Replace some chinese or japanese characters which is in description column

Hello All,

I downloading data from SAP and uploading data into Oracle database, though I was successful however when I am trying to read the data in Power Bi I am getting an error

ORA-29275: partial multibyte character

Upon checking I saw in one of the columns the description contains non English description looks like chinese or Japanese characters, how can I replace these with null values.

二极管
TYRES
集成电路
多元件集成电路

Though the description column CAN contain the following characters.

**a-z A-Z 0-9 !@#$%^&()-_=+[]{};:',.<>/?`~*

I tried the following in a for each row in a data table and then an Assign activity, however I was not successful.

System.text.RegularExpressions.Regex.Replace(CurrentRow(“Description”).ToString,“^[a-z A-Z 0-9 !@#$%^&*()-_=+{};:',.<>/?`~]”,“”)

Appreciate your feedback for the same.

Regards,
Manjesh

Hi,
You can try below query

System.Text.RegularExpressions.Regex.Replace(CurrentRow(“Description”).ToString, “[^a-zA-Z0-9!@#$%^&*()-_=+{};:',.<>/?`~\p{IsBasicLatin}\p{IsLatin-1Supplement}]”, “”)

1 Like

Hi,

Do you have any error in the above expression?
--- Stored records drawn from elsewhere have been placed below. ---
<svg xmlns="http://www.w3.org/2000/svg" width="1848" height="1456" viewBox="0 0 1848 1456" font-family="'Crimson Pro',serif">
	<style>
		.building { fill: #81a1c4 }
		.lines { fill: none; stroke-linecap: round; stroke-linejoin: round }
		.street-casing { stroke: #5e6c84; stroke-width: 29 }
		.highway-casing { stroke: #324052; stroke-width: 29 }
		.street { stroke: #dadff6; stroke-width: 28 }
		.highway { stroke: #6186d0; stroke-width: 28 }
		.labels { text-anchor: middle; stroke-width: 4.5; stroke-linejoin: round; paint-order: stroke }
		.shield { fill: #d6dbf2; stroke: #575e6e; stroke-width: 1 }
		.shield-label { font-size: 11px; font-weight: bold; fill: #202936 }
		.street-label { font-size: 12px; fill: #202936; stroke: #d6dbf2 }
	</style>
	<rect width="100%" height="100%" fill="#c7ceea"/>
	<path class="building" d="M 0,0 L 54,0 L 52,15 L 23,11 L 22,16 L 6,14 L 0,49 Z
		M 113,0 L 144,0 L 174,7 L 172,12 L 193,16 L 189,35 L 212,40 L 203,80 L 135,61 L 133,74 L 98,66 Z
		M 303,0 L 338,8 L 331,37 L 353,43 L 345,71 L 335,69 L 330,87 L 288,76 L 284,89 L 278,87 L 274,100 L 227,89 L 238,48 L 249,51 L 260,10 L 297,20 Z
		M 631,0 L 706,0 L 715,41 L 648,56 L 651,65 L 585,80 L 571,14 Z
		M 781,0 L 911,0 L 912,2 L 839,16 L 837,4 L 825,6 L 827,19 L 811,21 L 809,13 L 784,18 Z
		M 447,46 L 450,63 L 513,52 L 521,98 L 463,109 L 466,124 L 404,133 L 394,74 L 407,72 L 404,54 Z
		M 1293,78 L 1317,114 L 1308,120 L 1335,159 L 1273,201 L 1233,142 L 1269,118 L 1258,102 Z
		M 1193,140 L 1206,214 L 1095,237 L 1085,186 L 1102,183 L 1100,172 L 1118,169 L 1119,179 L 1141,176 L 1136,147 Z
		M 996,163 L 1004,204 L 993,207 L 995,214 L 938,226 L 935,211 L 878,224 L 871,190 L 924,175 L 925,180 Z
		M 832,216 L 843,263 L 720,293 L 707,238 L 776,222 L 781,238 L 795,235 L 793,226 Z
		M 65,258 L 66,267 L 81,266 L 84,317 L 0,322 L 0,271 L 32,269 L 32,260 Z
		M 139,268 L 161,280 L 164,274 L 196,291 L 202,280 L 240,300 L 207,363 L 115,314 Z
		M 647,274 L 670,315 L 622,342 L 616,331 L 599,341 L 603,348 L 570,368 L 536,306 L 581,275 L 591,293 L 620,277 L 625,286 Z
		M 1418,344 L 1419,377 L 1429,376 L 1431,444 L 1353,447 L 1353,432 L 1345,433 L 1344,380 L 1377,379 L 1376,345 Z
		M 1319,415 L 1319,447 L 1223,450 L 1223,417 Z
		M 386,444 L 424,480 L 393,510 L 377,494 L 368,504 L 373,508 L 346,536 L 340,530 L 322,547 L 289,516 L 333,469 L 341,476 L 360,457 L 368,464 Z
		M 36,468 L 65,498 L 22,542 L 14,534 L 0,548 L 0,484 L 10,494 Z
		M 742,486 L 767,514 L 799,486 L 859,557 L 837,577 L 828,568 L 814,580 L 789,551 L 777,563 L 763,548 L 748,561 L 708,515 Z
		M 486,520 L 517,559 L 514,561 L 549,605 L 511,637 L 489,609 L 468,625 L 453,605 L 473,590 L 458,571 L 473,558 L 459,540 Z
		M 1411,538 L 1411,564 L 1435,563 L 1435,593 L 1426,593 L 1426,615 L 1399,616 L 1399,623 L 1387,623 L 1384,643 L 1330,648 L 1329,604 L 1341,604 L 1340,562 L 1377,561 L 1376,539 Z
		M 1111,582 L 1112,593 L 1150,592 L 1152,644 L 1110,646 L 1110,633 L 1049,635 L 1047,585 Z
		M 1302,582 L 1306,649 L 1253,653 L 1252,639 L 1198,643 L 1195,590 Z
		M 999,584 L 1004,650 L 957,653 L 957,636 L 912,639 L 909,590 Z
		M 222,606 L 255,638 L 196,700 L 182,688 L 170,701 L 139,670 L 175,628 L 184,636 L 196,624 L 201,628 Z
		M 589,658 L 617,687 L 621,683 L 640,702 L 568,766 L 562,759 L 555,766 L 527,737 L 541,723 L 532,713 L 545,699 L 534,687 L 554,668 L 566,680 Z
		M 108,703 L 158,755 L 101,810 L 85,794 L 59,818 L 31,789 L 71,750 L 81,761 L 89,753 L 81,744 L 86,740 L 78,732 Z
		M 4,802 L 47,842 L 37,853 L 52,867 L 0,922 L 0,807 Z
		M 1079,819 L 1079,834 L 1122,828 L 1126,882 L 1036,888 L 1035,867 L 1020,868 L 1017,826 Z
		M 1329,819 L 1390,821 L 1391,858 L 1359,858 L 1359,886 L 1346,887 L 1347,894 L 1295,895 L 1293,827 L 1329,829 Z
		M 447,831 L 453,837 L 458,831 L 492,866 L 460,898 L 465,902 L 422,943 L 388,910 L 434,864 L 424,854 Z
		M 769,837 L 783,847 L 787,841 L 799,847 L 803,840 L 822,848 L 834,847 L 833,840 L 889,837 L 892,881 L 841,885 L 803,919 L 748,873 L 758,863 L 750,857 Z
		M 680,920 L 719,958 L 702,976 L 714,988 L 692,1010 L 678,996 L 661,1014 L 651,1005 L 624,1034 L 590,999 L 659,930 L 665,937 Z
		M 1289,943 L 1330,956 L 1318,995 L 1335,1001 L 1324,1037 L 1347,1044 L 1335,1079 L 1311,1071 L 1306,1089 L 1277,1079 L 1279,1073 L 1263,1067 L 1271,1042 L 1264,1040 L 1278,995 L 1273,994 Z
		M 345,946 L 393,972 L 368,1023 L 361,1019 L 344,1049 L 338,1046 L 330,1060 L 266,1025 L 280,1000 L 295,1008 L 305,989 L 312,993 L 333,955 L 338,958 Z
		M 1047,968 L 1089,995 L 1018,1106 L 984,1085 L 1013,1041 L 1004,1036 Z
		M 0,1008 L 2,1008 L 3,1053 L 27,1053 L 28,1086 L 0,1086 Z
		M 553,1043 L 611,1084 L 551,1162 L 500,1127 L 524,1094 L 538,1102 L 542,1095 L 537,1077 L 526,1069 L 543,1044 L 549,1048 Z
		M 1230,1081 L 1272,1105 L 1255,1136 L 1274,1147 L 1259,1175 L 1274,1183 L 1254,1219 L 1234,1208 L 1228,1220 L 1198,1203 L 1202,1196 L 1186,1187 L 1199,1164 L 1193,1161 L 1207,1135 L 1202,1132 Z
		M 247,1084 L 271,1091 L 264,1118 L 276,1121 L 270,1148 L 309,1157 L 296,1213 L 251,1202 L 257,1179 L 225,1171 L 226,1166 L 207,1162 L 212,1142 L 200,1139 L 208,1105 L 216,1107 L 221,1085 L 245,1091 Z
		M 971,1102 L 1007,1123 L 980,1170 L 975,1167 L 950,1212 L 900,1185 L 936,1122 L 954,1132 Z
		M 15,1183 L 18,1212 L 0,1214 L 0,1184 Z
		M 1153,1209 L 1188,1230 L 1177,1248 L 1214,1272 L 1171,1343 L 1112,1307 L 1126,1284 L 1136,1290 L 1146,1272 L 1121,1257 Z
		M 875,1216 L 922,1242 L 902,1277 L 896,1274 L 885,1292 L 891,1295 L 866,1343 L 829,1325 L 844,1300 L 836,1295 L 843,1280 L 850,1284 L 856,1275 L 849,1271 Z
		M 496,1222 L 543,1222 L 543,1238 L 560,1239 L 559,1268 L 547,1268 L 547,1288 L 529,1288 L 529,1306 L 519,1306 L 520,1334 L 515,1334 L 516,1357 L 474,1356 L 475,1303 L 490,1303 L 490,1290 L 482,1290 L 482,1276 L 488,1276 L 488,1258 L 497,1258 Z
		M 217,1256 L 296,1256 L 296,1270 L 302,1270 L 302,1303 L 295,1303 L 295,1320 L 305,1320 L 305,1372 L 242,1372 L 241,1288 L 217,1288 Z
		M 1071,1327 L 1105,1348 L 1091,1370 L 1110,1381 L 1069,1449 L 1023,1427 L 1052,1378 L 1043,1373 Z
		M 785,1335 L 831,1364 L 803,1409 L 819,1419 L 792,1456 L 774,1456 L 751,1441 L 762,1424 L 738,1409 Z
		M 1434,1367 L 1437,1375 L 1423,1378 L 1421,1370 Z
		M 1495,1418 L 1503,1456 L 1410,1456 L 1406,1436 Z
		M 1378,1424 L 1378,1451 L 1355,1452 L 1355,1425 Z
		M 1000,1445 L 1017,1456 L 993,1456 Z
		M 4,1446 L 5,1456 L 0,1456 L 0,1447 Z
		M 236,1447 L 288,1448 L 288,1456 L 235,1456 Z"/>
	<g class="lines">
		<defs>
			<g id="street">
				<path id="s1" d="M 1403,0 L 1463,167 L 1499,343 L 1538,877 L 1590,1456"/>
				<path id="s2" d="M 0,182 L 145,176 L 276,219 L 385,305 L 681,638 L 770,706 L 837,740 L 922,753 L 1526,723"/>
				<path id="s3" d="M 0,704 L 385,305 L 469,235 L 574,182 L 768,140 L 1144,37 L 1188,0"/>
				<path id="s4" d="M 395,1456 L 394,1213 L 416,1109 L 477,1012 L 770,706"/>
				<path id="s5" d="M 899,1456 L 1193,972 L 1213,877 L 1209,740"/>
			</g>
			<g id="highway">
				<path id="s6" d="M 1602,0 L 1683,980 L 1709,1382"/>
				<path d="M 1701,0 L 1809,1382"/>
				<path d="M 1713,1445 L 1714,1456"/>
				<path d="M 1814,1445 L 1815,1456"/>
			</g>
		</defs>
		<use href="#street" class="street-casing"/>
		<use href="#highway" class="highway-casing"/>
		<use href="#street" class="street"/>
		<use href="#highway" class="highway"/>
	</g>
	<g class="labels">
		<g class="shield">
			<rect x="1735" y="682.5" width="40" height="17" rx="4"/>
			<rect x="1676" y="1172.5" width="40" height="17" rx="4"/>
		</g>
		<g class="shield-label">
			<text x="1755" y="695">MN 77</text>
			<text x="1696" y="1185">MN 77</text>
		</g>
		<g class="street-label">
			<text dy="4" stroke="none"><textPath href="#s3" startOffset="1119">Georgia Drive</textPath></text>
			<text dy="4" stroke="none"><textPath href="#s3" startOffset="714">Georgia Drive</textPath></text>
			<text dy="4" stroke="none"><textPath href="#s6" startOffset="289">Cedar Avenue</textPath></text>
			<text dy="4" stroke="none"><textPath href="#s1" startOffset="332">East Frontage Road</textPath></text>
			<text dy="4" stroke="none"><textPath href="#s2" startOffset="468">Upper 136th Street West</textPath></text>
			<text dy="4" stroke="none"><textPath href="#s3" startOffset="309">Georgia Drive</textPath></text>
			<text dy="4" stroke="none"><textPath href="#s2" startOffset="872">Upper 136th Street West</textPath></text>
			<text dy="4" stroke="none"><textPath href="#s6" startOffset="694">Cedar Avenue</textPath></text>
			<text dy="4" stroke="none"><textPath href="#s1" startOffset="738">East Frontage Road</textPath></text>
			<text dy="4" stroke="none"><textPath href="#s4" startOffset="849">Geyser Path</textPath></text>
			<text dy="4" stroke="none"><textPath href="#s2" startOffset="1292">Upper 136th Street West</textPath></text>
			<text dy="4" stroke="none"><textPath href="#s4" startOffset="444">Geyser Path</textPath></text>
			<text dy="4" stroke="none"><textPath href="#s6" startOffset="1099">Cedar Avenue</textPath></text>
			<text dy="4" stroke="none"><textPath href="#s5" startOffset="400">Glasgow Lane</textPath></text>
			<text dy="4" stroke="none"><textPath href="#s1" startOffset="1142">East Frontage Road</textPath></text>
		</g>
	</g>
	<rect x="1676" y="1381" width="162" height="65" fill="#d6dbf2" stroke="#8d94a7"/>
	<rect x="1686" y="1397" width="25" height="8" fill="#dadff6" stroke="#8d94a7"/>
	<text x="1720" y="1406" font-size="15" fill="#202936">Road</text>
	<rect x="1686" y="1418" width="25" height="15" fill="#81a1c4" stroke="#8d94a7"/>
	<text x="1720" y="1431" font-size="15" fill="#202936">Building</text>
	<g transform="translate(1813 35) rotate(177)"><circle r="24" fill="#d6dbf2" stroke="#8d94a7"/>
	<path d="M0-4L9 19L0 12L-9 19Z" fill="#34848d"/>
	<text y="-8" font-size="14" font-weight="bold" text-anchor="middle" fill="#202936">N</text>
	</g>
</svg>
Or still have ORA-29275?
At least, as there are some special regex characters such as “-”, “[” in the above pattern, it’s necessary to escape as the following.

System.text.RegularExpressions.Regex.Replace(CurrentRow(“Description”).ToString,"^[ a-zA-Z0-9!@#$%^&*()\-_=+\[\]{};:',.<>/?`~]","")

Regards,

1 Like

Hi,

I hope this may help you.
Main.xaml (6.8 KB)

Regards,
Mounika

1 Like

It looks like you’re trying to replace non-English characters in the “Description” column with null values. Your attempt with regular expressions seems to be on the right track, but there are a couple of adjustments needed. The regular expression you provided is designed to match only the characters specified in the square brackets, so it would remove any character that is not in that list.

Here’s an updated version of your regular expression to remove non-English characters:

System.Text.RegularExpressions.Regex.Replace(CurrentRow(“Description”).ToString, “[^a-zA-Z0-9 !@#$%^&*()-_=+{};:',.<>/?`~]”, “”)

Changes made:

  • Removed the space between “a-z” and “A-Z” to include all letters in one character class.
  • Added the caret (^) inside the square brackets to negate the character class, meaning it will match any character not in the specified list.

This regular expression should replace any character in the “Description” column that is not a letter, number, or the specified special characters with an empty string.

Please note that this will remove all non-English characters, so make sure it aligns with your requirements. If you want to replace non-English characters with null values specifically, you can modify the expression accordingly.


  1. a-z A-Z 0-9 !@#$%^&*()-_=+{};:',.<>/?`~ ↩︎

dear @Mariemily_Silva ,

Thank you very much, it worked as expected.

Regards,
Manjesh

@Yoichi

I was able to detect the actual root cause, there was another column where there was extra spaces after & before the text which was causing the issue.

Thank you for the support as always.

Regards,
Manjesh

1 Like

This topic was automatically closed 3 days after the last reply. New replies are no longer allowed.